Vistos do alto, o bispo e dois jesuítas aparecem como três figuras diminutas, logo numa das primeiras cenas. Depois, o mesmo ocorre quando nos deparamos com os missionários dentro de um barco sendo açoitados pelas águas do mar com um ponto de vista do céu. A pequenez humana instaura-se plenamente em dois cortes. O curioso é como Scorsese rompe essa estrutura nas cenas seguintes. Começa como uma ideia pequena, mas o diretor sugere que as mínimas dúvidas deste diminuto padre estão crescendo. E elas, de fato, aumentam até tomar um tamanho assombroso.
Não são só dúvidas: o medo frente ao vazio e à morte abate o personagem de tal modo que ele se acovarda e, à certa altura, deixa bem claro que está prestes a desistir da sua missão. É por isso que ele procura tão obsessivamente seu mestre desaparecido (vivido por Liam Neeson) em Nagasaki. Em sua busca por uma resposta que não se materializa, nem pelo homem e nem por Deus, ele se afunda numa espécie de embriaguez, que cala cada vez mais fundo.
Em estrutura, o filme lembra muito a viagem de Willard (Martin Sheen) à selva asiática em Apocalypse Now, o que nos leva a deduzir que este talvez seja "o Coração das Trevas de Scorsese".
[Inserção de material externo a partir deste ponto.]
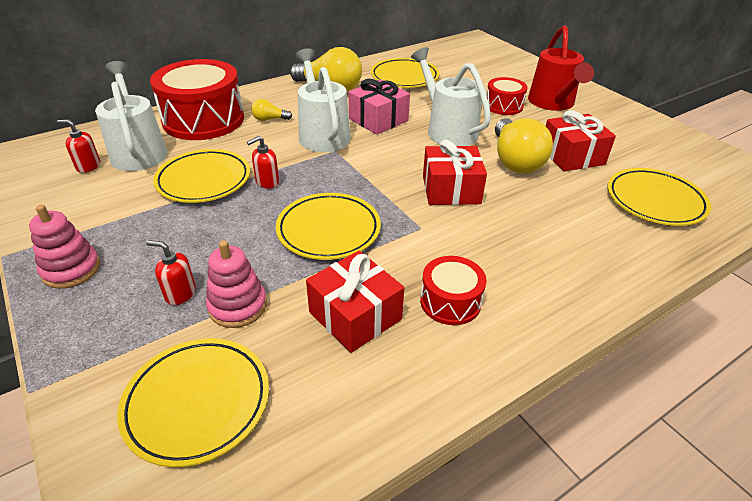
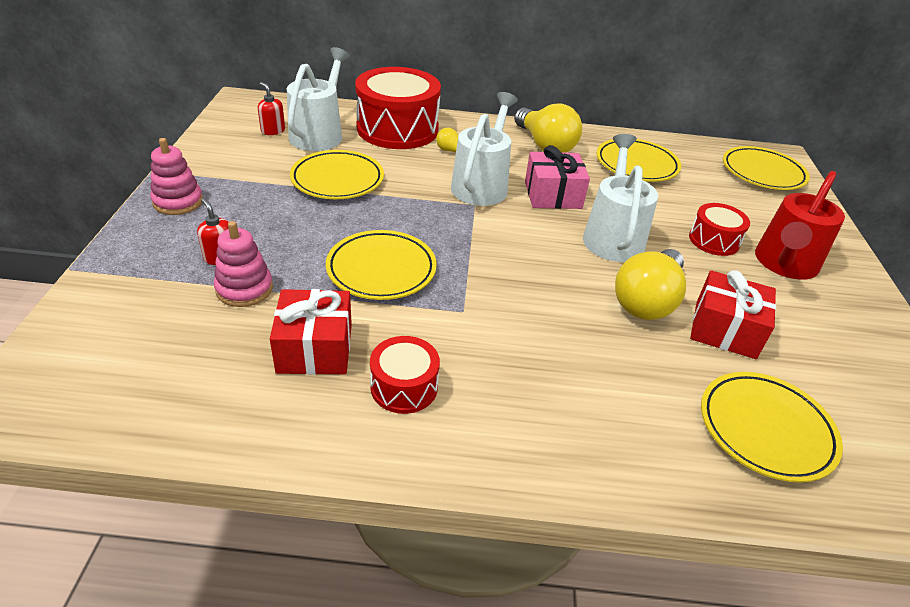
camera: 35 degrees right, 0 degrees up
(197, 403) = (142, 339): yellow plate -> yellow plate (762, 173)
(267, 182) = (383, 204): red soap dispenser -> none
(451, 190) = (538, 293): red gift -> none

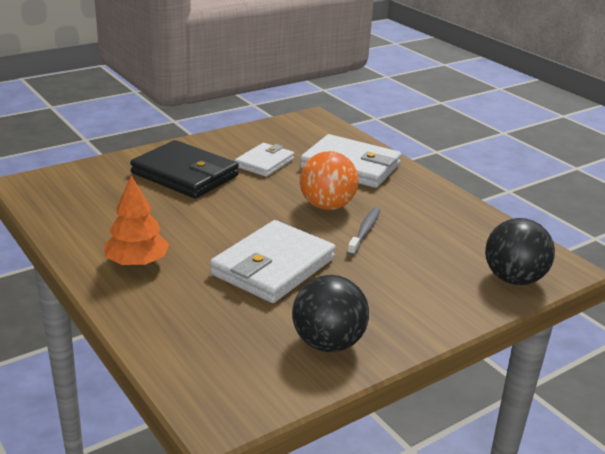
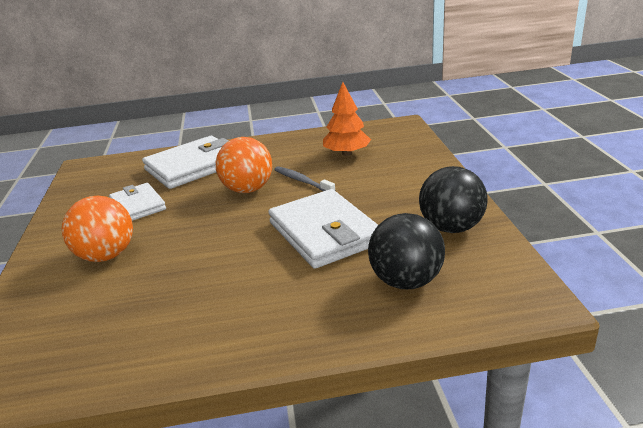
camera: 60 degrees left, 0 degrees up
(137, 263) = (259, 314): orange tree -> orange tree (347, 153)
(185, 174) = (106, 255): black wallet -> orange ball
(513, 279) = (405, 142): black ball -> black ball (406, 281)

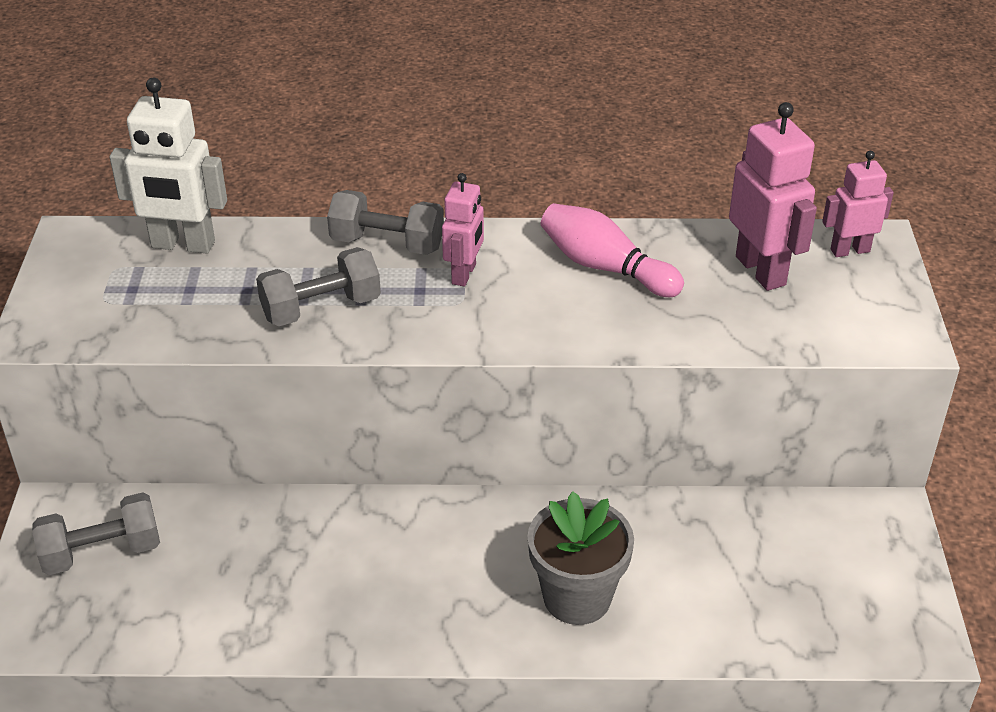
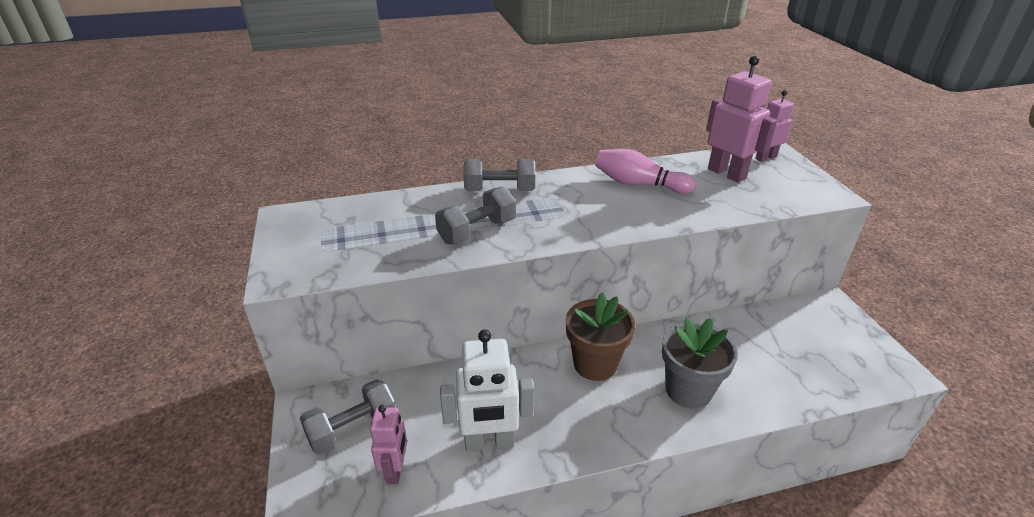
camera: 15 degrees left, 5 degrees down
(183, 245) = (365, 209): white robot -> white robot (489, 442)
(463, 532) = (595, 364): none -> brown flower pot
(464, 274) = (557, 199): pink robot -> pink robot (395, 470)

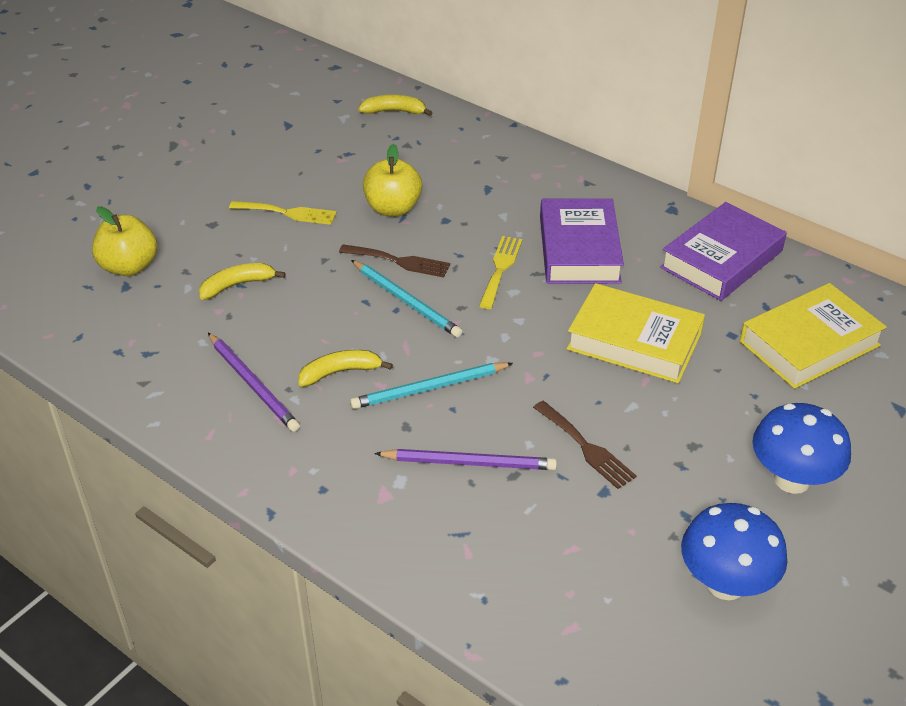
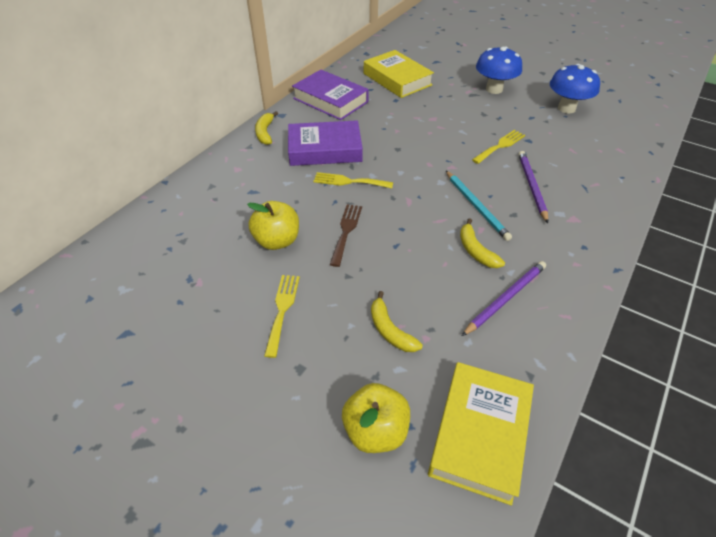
camera: 95 degrees left, 5 degrees up
(394, 111) = (124, 253): yellow banana -> yellow banana (265, 133)
(406, 301) = (391, 224): turquoise pencil -> none
(586, 447) = (500, 146): brown fork -> yellow fork
(634, 341) = (409, 130): yellow book -> yellow book (479, 434)

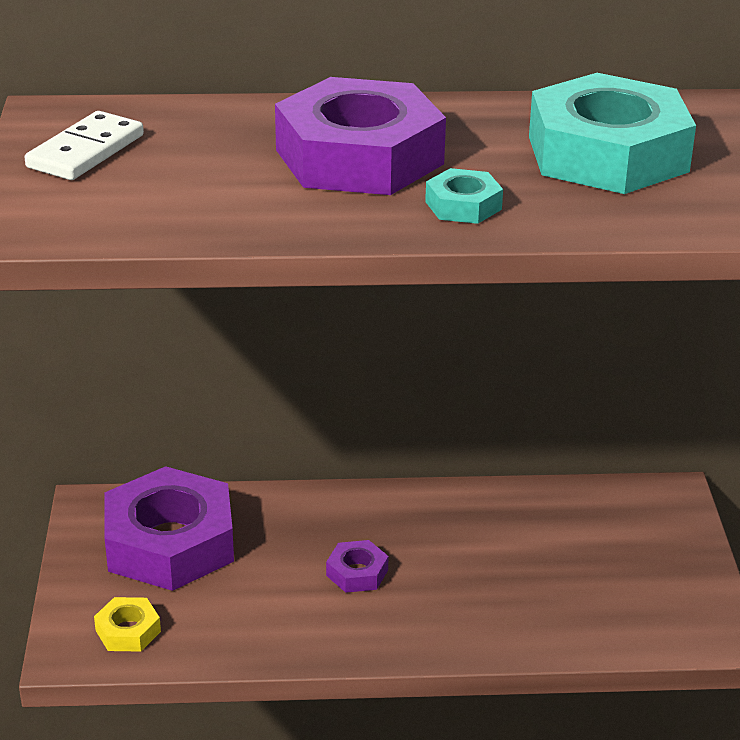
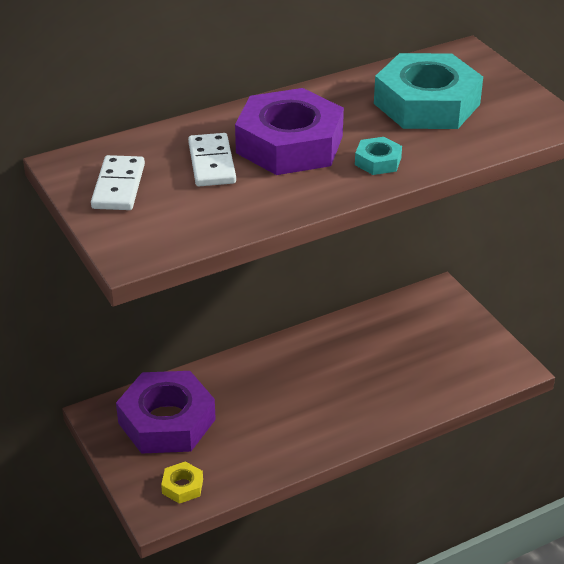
camera: 25 degrees left, 5 degrees up
(231, 154) = (211, 163): none -> white domino
(357, 573) = (294, 401): purple nut -> none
A ambição é grande, mas as semelhanças com a ópera de guerra de Francis Ford Coppola param por aí. Scorsese foge o tempo todo do espalhafatoso, da grandiloquência. Cada detalhe é depurado: o roteiro, a composição dos atores, a encenação. A forma como o diretor trabalha com os espaços intriga. Amplos, em princípio, gradativamente vão encolhendo no decorrer, até o personagem ficar encerrado numa cela diminuta. Há, aliás, os espaços físicos e, também, os psicológicos. De repente, o espectador precisa lidar com diversos ambientes ulteriores: espaços que repercutem em outros espaços; situações que invadem outras e mudam nossas percepções, situações anteriores e comportamentos que acreditávamos já entender ou conhecer por completo.
De certo, olhando de longe há carrascos e vítimas em cena, mas aproximando-se um pouco mais, existe uma questão filosófica um pouco mais sutil sobre a dimensão do que é visto e do que transcende essa condição. É antes de tudo o mistério do ser e do crer que Scorsese consegue com êxito captar na sua complexidade.
Cada um porta em si uma parte indefinível de luz e de sombra, a exemplo do personagem encarnado por um Andrew Garfield magistral: sua inocência, seu sofrimento, sua estupidez o tornam demasiado humano.
Curioso também como as diferenças entre a cultura ocidental e oriental, que antes são mostradas como imensas, a certa altura se unem e quase parecem indistinguíveis. Antes de morrer, um velho japonês diz ao jesuíta que soube lhe estender a mão: “Eu estou em ti, tu estás em mim... Nós estamos juntos...”
Em essência, no filme, a terra fica cada vez mais escura, o céu mais sombrio e os ditames políticos parecem cada vez mais opressivos, mas alguma coisa misteriosa, no íntimo, continua a ser partilhada por todos. Alguns podem enxergar consolo religioso nisso. Claro que não vou contar o que acontece, mas penso que Scorsese transcende a religião.
O espectador fica à vontade para decidir e discutir.